That's a fair comment. The reality is that the many chapters and incarnations of the softwood lumber disputes over 20-plus years have tended to be, since NAFTA, all through chapter 19. We've been contesting countervailing duties throughout this whole time, using chapter 19. There are over 20 legal cases out there, as you know, that are either chapter 19-related or WTO-related.
The reality is that chapter 19 is imperfect. Chapter 19 is the one that allows spurious cases that are not well substantiated to be launched, which is what we have today. You can make allegations about dumping, you can make allegations about subsidy, and you can put in place 27% duties, all under chapter 19. So chapter 19 is being used, and at the end of the day I think we all recognize--and Mexico has come to recognize--that it's a pretty expensive proposition to take these battles right down to the final legal victory.
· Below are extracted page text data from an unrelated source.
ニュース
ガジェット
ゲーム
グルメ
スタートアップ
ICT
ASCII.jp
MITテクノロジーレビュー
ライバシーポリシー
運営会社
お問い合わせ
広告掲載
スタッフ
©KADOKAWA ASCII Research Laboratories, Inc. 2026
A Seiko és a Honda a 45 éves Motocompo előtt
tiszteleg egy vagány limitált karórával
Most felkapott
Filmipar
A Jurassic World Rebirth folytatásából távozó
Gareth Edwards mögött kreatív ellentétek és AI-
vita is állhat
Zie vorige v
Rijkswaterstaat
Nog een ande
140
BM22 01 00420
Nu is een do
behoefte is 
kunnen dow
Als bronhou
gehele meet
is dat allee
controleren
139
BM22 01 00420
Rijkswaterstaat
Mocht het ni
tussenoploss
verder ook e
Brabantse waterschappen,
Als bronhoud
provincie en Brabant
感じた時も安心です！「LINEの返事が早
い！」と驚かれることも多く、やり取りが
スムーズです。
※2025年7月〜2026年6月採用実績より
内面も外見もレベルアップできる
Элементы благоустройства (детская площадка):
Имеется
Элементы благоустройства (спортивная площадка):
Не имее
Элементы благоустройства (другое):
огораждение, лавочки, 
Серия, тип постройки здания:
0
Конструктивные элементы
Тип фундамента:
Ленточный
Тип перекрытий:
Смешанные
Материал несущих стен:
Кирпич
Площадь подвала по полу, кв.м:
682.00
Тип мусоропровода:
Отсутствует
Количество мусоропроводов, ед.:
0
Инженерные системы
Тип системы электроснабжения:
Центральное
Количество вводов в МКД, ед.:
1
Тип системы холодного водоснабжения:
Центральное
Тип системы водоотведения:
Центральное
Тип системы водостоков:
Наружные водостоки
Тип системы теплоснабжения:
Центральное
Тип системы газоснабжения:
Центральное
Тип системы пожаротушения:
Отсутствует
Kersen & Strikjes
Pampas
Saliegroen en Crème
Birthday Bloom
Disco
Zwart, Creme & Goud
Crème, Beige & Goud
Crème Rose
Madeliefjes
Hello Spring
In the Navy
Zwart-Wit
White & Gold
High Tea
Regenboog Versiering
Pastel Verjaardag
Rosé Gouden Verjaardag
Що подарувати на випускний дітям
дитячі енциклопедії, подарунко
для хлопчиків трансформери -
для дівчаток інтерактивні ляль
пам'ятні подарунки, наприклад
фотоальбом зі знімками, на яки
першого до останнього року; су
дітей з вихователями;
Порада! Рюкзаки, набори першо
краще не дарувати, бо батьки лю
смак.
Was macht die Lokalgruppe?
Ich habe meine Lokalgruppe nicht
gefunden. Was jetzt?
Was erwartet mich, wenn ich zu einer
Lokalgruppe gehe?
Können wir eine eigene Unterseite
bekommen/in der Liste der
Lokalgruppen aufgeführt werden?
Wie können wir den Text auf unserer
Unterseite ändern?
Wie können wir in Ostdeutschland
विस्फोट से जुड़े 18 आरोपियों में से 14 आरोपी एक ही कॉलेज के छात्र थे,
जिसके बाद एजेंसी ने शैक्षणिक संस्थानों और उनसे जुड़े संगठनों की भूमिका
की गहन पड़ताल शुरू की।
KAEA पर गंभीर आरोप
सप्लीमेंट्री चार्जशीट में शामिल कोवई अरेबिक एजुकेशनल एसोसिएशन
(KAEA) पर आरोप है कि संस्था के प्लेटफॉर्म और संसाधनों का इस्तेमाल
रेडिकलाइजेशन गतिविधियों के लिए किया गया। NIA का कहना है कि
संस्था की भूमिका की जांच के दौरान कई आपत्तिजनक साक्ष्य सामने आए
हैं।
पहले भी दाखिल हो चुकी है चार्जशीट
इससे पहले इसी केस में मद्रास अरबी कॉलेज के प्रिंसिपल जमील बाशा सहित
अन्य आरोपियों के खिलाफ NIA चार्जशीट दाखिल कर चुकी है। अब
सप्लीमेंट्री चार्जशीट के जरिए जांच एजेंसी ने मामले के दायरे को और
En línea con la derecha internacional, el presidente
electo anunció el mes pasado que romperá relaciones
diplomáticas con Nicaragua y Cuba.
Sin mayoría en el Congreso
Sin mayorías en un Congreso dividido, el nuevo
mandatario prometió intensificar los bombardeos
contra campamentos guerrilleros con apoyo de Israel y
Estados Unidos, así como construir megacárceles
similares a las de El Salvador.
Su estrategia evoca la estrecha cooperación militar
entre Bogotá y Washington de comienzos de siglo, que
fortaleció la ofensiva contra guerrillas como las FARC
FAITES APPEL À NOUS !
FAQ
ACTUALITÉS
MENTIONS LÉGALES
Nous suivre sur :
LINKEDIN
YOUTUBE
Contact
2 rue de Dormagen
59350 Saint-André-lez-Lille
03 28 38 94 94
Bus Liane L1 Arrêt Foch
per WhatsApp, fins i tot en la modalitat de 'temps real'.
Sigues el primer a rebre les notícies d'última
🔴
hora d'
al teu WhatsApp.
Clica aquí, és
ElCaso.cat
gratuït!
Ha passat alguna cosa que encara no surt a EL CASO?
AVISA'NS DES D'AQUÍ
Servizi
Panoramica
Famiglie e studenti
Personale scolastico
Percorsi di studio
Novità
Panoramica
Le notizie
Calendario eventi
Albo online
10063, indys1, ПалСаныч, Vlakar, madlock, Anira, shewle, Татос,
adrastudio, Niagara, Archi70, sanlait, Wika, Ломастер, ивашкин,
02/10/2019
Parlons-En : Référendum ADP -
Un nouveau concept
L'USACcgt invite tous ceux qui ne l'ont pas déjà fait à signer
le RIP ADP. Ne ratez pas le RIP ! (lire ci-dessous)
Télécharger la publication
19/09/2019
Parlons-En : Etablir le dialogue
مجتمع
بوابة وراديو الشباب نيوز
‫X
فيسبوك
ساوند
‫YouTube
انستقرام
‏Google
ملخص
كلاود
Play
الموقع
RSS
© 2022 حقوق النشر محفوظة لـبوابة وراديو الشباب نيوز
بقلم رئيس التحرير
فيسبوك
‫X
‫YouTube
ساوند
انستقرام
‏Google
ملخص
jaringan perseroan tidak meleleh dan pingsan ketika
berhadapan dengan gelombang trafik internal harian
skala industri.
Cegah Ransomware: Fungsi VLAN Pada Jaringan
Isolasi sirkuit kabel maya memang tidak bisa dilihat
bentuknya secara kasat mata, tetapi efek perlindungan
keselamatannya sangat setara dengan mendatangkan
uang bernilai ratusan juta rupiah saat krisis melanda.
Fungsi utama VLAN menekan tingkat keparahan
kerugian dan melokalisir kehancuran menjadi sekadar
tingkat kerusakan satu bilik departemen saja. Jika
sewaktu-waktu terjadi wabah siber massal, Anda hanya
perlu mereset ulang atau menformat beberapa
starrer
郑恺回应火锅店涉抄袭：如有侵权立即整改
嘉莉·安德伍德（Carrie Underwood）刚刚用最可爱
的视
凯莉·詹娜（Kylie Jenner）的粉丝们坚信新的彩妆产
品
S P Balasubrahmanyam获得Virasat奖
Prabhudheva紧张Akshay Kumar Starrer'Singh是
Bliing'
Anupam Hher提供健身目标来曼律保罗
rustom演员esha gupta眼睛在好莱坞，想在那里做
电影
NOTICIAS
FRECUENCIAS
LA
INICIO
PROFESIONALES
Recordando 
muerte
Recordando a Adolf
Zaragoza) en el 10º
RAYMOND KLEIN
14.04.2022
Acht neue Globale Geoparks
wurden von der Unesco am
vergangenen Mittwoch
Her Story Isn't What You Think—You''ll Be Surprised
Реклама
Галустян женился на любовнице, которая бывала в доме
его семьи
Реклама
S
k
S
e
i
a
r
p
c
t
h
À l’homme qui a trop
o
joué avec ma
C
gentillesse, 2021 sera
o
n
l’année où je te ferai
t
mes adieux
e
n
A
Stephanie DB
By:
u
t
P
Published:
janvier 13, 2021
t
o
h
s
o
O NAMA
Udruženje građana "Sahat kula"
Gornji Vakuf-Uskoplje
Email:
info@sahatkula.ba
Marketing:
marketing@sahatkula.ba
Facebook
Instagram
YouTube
Indeed, there may never be a final legal victory if some of the protectionists have their way in the U.S.
So this framework says that if we can't fix chapter 19 and get a more rigorous test for when a countervailing duty can be brought, or a more rigorous test for when an anti-dumping duty can be brought, or a more timely resolution of the dispute, then let's have an agreement that precludes these disputes and gets back to a basis of stability for the industry.
That's the trade-off we've made. We've decided that we're far better off to have stability, to have the Americans swear off taking actions, and to get on with a more stable and predictable environment to build the industry.